Perform has been enlisted to help with drive traffic to FFA’s online assets, including the Socceroos, Matildas, A-League and W-League, through things such as statistics, editorial content and video and simulcast streaming of the A-League’s Friday night match.

The partnership has led to 27 new websites across the FFA, iOS and Android apps for A-League clubs, the league and the Socceroos.

Over the past 12 months, FFA has seen a 54 per cent pick-up in unique audience across its digital network and a 72 per cent increase in revenue from those assets. FFA digital assets had 7.9 million unique visitors during the latest A-League season.

The deal, which is aligned with its broadcast rights, runs through until the end of the 2017 season. ‘Suck it and see’

“From a commercial point of view, the first six months was a little bit of “suck it and see”, commercially, but the past six months has been very positive and we’re seeing significant increases in revenue occurring across all the assets, and across all the platforms,” Mr Bould said.

“We’re probably coming from a reasonably low base 12 months ago, but the adoption by our partners and the market has been really strong and consistent.”

Football in Australia has enjoyed one of its most successful years ever, match results wise, with the Socceroos winning the Asian Cup in January, the Western Sydney Wanders winning the Asian Football Confederation Champions League and the Matilda’s performing strongly at this year’s FIFA women’s World Cup.

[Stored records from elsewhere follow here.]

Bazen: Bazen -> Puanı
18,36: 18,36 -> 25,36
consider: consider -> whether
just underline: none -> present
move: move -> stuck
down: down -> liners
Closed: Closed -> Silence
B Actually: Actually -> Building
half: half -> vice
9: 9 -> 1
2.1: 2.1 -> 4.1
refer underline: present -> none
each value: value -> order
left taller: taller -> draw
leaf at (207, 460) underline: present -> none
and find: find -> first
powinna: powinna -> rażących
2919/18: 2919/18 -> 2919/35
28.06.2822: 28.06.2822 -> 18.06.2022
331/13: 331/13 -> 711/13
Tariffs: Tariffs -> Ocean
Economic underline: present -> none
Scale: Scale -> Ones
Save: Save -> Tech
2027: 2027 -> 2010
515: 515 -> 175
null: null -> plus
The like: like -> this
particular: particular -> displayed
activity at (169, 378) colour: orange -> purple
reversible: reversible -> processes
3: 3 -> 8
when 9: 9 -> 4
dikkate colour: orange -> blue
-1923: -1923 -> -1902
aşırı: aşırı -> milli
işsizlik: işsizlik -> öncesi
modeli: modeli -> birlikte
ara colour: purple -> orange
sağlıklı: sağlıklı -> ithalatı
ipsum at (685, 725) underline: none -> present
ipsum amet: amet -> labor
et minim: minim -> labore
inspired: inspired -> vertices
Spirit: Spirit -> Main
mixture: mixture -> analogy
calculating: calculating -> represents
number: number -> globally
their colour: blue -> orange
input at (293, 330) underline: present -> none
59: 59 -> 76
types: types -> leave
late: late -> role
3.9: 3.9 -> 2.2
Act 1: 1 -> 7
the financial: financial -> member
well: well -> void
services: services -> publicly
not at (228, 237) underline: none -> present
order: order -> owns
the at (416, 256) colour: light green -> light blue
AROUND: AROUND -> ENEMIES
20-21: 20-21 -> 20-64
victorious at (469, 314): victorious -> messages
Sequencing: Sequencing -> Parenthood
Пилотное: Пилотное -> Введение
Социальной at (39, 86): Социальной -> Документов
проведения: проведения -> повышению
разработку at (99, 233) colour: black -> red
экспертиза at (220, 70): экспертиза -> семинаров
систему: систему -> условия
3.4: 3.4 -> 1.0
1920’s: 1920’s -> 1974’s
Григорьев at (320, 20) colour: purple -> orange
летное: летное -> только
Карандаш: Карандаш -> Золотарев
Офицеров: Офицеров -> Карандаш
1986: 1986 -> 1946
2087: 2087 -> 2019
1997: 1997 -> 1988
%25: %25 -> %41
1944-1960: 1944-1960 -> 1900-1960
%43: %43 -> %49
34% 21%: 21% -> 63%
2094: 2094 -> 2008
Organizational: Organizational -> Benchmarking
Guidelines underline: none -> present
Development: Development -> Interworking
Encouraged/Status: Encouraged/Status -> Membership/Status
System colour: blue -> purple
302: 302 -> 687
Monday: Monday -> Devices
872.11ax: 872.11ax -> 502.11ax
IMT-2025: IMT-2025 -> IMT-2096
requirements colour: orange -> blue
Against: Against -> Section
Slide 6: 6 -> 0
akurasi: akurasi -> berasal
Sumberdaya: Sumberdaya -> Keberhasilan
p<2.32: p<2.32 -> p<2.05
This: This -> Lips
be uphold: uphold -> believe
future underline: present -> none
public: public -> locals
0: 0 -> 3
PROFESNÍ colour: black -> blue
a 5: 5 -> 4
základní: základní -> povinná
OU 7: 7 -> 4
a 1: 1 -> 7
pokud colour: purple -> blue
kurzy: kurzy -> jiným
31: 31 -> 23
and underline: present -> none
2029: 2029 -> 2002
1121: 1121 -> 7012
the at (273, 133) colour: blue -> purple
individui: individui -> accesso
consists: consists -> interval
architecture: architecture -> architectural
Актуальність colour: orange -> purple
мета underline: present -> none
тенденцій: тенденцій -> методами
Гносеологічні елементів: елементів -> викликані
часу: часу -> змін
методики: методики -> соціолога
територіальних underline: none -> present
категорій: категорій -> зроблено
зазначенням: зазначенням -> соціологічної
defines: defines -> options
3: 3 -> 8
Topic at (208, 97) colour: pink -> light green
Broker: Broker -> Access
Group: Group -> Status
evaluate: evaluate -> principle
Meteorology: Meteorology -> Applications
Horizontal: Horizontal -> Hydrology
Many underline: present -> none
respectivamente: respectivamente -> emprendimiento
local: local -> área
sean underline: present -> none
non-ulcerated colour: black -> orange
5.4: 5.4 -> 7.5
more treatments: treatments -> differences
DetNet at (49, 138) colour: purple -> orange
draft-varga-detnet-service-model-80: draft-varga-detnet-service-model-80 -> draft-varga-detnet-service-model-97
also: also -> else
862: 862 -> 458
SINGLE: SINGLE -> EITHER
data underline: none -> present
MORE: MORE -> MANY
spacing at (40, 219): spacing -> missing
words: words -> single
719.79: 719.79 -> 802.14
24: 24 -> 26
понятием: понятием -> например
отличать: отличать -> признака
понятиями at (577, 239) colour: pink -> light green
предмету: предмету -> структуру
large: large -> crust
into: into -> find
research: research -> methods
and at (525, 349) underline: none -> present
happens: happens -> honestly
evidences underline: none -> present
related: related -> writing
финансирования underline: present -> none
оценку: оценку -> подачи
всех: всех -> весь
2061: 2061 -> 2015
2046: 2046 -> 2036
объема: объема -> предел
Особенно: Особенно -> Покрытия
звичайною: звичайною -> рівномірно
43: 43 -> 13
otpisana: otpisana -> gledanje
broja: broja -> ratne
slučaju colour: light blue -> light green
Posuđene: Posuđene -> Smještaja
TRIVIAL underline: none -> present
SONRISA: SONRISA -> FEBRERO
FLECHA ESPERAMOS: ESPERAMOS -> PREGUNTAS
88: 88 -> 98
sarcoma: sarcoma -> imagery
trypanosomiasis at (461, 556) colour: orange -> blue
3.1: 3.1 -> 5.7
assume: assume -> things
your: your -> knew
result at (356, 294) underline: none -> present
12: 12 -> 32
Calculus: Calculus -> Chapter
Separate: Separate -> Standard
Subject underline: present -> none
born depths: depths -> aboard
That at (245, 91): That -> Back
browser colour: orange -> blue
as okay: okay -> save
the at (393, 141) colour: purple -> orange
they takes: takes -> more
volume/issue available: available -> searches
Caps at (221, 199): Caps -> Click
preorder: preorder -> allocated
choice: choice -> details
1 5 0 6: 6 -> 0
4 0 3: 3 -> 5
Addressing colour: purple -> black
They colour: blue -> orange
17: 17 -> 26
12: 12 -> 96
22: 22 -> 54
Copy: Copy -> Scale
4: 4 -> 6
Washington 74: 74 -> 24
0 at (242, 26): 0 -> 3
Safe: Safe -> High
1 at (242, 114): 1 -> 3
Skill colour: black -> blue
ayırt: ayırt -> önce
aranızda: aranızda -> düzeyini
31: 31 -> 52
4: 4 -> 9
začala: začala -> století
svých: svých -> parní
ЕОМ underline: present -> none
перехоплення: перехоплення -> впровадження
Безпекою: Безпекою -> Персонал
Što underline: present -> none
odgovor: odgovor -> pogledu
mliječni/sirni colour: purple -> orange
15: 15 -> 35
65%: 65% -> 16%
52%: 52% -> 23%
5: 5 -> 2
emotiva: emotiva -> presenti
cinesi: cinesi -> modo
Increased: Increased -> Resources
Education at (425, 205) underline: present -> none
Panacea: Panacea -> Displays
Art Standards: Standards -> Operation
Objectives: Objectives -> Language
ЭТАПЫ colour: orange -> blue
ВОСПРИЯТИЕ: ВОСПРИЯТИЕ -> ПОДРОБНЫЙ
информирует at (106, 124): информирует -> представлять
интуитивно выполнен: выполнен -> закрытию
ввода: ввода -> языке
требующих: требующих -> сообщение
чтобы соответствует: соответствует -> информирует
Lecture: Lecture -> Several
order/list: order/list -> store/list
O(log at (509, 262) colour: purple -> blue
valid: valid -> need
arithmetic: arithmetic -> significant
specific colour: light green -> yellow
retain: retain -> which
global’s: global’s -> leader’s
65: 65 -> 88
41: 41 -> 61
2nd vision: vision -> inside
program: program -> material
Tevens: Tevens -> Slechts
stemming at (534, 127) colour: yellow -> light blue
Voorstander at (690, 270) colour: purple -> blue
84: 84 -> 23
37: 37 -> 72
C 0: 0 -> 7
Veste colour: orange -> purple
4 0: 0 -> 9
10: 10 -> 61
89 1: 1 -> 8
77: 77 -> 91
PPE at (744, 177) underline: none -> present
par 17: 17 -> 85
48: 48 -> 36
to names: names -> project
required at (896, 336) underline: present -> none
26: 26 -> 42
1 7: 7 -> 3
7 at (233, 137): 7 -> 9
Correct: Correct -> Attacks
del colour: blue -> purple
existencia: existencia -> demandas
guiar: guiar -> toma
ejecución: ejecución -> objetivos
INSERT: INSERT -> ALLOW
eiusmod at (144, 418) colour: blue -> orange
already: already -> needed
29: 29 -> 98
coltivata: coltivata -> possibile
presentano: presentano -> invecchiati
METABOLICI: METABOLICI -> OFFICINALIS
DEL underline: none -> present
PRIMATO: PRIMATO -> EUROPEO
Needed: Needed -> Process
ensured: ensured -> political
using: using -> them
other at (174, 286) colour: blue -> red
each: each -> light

To maintain interest and growth, it is important to be offering audiences an engaging product, not just on the television, but through other devices before, during and after matches, Perform Australia managing director Alex Peebles said.

“If you rewind and look at a football consumer, or a sports consumer, let’s say five years ago, the typical consumption pattern was watching live on TV and maybe reading a match preview then a match report on it,” Mr Peebles said.

“The sophistication of sports fans around the world, particularly in Australia, has evolved significantly since then. What’s really important for those fans is being able to get behind-the-scenes access – fast and normally first. That involves not just match action, but seeing what these people like to do off the pitch, as well as data and statistical analysis; that is content fans need and really want to see.”

Mr Peebles said that engagement with fans has helped Perform commercialise the FFA’s digital assets.

“We’ve got an exclusive content team, both out of our offices here and at FFA headquarters, who produce exclusive editorial and video for the network, as well as working with our data and statistics team in creating engaging and unique content out of the data.”